List of tasks:
1. In the text on Holocene sea ice in the Barents Sea, after approximately what age do the available HBI-based sea-ice records near the study sites typically begin?
2. Return the passage of the text on Holocene sea ice from "Earth Sciences" to "and ecosystem responses.".
3. Write the next part of the text on Holocene sea ice in the Barents Sea, continuing from where it stops.

Provided text:
____

Earth Sciences
Seasonal sea ice persisted through the Holocene Thermal Maximum at 80°N
A. J. Pieńkowski, K. Husum, et al.
The study addresses how Arctic sea ice responded to warmer-than-present conditions by reconstructing sea-ice cover during the Early Holocene, specifically the Holocene Thermal Maximum (HTM). Motivated by strong recent declines in sea ice and large uncertainties in model projections, the authors use marine geological archives to provide a long-term perspective on sea-ice variability, mechanisms, and resilience. Focusing on the northern Barents Sea (>80°N), a key Arctic–Atlantic gateway experiencing rapid change, the research tests whether seasonal sea ice persisted under elevated insolation and Atlantic Water influence, and evaluates associated oceanographic and ecosystem responses.
Prior work shows large spread among climate model projections for future Arctic sea-ice states, including timing of seasonally or perennially ice-free conditions, driven by differences in parameterizations, approaches, and internal variability. Paleo-records across the Barents Sea–Svalbard region document Early Holocene warmth linked to increased summer insolation, reduced summer sea ice, and variable Atlantic Water (AW) inflow, but with strong spatial heterogeneity and chronological challenges, especially in the northeastern Barents Sea. Marine archives south and east of Svalbard indicate periods of strong AW influence and high productivity, though proxy reconstructions (e.g., dinoflagellate cyst transfer functions vs foraminiferal assemblages and isotopes) sometimes yield differing reconstructions of sea-ice duration and ocean conditions. Few HBI-based sea-ice records exist near the study sites for the earliest Holocene; available records typically begin after ~9.5 ka BP, leaving a gap that this study helps to fill.

____

Extracted records:
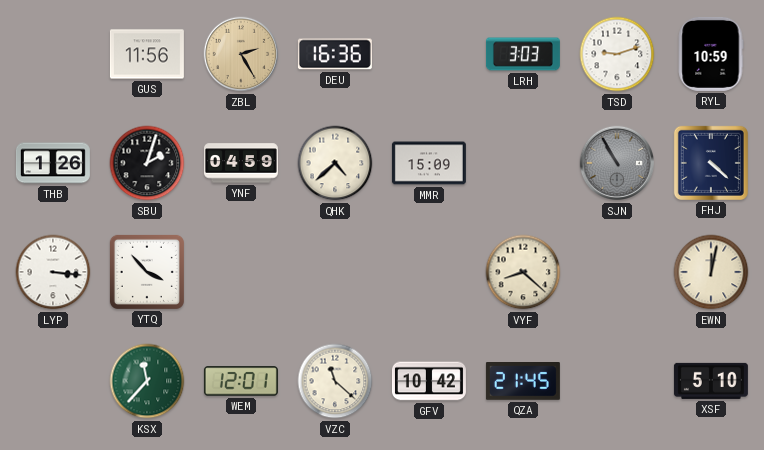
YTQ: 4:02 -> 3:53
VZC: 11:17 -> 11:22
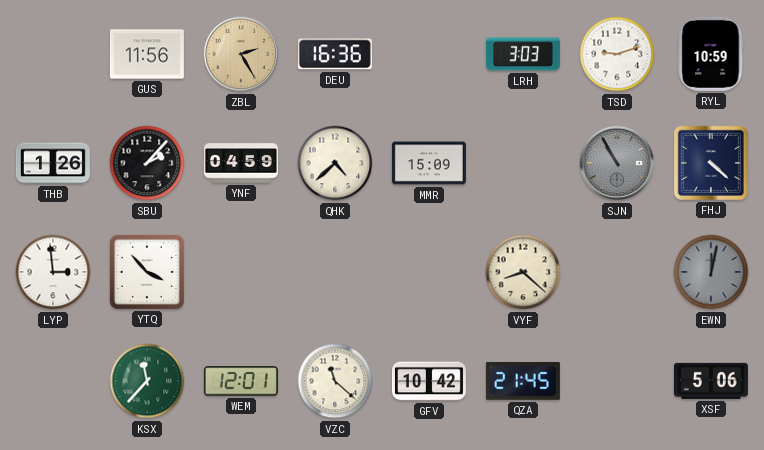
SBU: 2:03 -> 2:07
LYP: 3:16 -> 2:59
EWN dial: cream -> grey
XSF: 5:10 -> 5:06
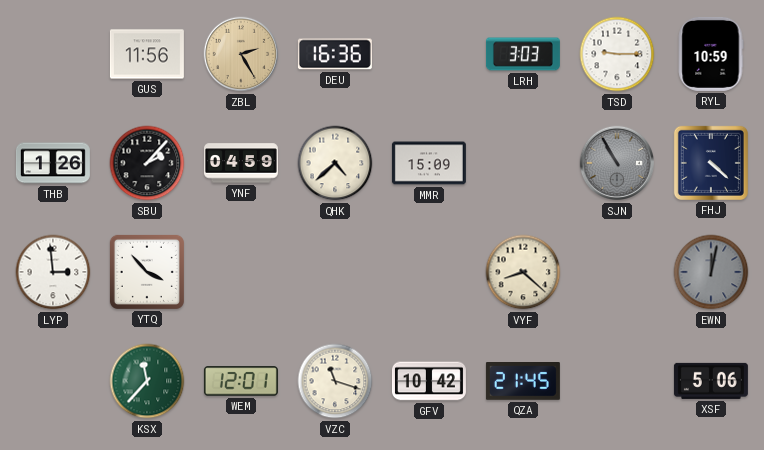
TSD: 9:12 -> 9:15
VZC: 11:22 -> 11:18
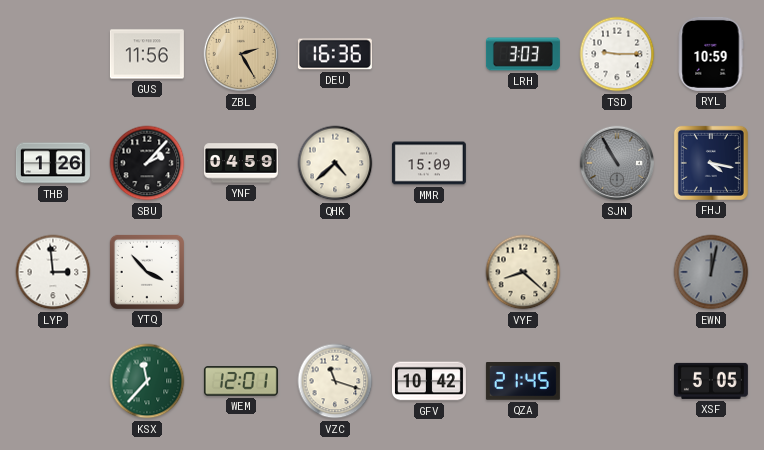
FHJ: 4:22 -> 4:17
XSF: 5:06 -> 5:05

____

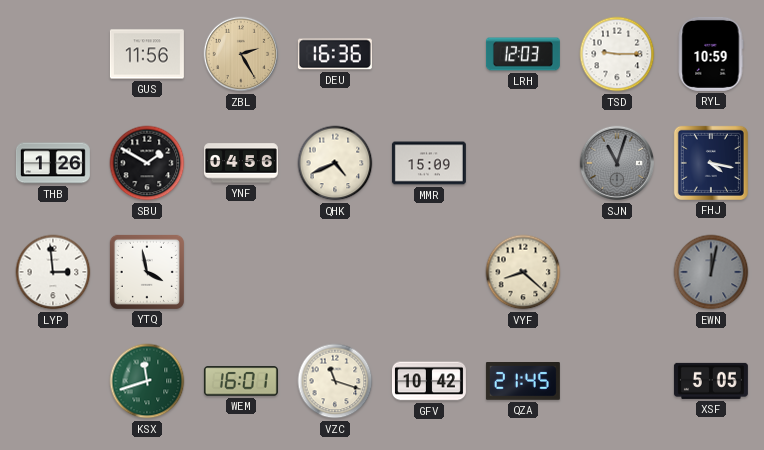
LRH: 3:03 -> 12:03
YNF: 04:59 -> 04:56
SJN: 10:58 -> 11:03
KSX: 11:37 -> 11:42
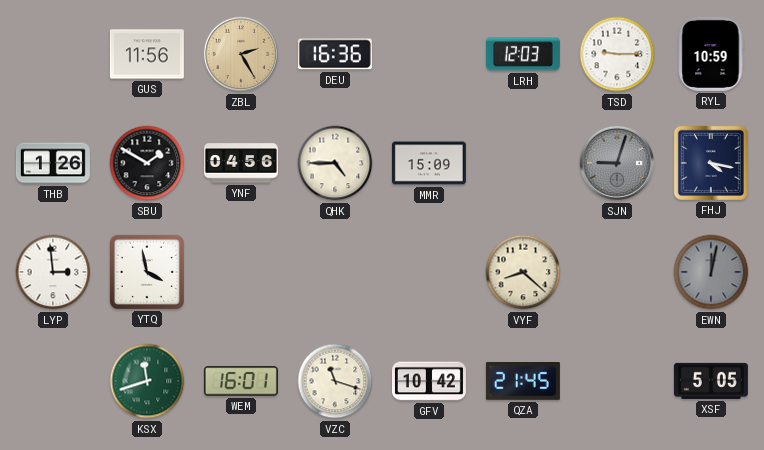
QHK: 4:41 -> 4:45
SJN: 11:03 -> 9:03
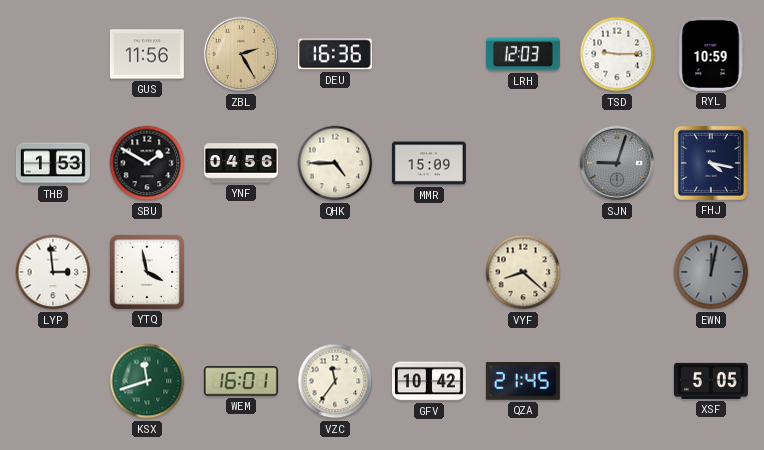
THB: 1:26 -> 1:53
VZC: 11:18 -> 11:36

____

Answers:
1. After about 9.5 ka BP.

2.
Earth Sciences
Seasonal sea ice persisted through the Holocene Thermal Maximum at 80°N
A. J. Pieńkowski, K. Husum, et al.
The study addresses how Arctic sea ice responded to warmer-than-present conditions by reconstructing sea-ice cover during the Early Holocene, specifically the Holocene Thermal Maximum (HTM). Motivated by strong recent declines in sea ice and large uncertainties in model projections, the authors use marine geological archives to provide a long-term perspective on sea-ice variability, mechanisms, and resilience. Focusing on the northern Barents Sea (>80°N), a key Arctic–Atlantic gateway experiencing rapid change, the research tests whether seasonal sea ice persisted under elevated insolation and Atlantic Water influence, and evaluates associated oceanographic and ecosystem responses.

3.
Two gravity cores from the northern Barents Sea were analyzed: 11GC (JR142-11GC; 81°49.08′N, 25°55.60′E; 539 m water depth; 213 cm length; collected 2006) and 06GC (HH15-06GC; 81°40.20′N, 25°57.43′E; 320 m water depth; 445 cm length; collected 2015). Cores were sampled at 1-cm resolution for highly branched isoprenoid (HBI) biomarkers and for benthic foraminiferal stable isotopes (δ18O, δ13C). Sea-ice biomarkers included IP25 and IPSO25; open-water phytoplankton biomarkers included HBI III and HBI IV (and reference to HBI II in ratio calculations). Biomarker extraction followed a modified HBI protocol: freeze-dried and homogenized sediments (~25 g) were saponified (KOH in methanol/water), extracted, purified via silica columns (including an additional hexane/silica clean-up), and quantified by GC–MS (Agilent 7890). An internal standard (e.g., cyclohexadecane) and an in-house reference sediment (Arctic HBI-rich) were used for quantification and quality control. Concentrations were normalized to sediment mass; procedural blanks were included. Semi-quantitative indices were derived: spring sea-ice concentration (SpSIC) combining IP25 with HBI II following established PIP25-style approaches to estimate spring sea-ice categories; and HBI T25 (ratio of HBI III to HBI IV) as a proxy for spring diatom blooms associated with the Marginal Ice Zone (MIZ), with thresholds referenced to modern Barents Sea conditions. Benthic foraminiferal stable isotopes (δ18O, δ13C) were measured to infer bottom-water properties, including AW influence. Chronologies were established using radiocarbon dating of benthic/mixed foraminifera (MARINE20 calibration, Bayesian age–depth modeling with Bchron); detailed depths, lab codes, and calibrated ages are reported, with 68% and 95% probability envelopes for age–depth models. Results are presented from the Younger Dryas through ~6 ka BP, with emphasis on 11.7–9.1 ka BP.
- Sea-ice persistence: Continuous presence of sea-ice biomarkers (IP25, IPSO25) indicates seasonal sea ice persisted through 11.7–9.1 ka BP during the HTM in the northern Barents Sea (>80°N). SpSIC reconstructions show predominantly intermediate spring sea-ice concentrations across this interval.
- Semi-quantitative sea-ice levels: Site 06GC generally exhibits higher SpSIC (~20–55%) compared to the more northerly 11GC (~10–40%) between 11.7 and 9.1 ka BP. After ~9.1 ka BP, SpSIC increases at both sites, reaching predominantly extensive sea-ice conditions (>50%) by ~8.3 ka BP.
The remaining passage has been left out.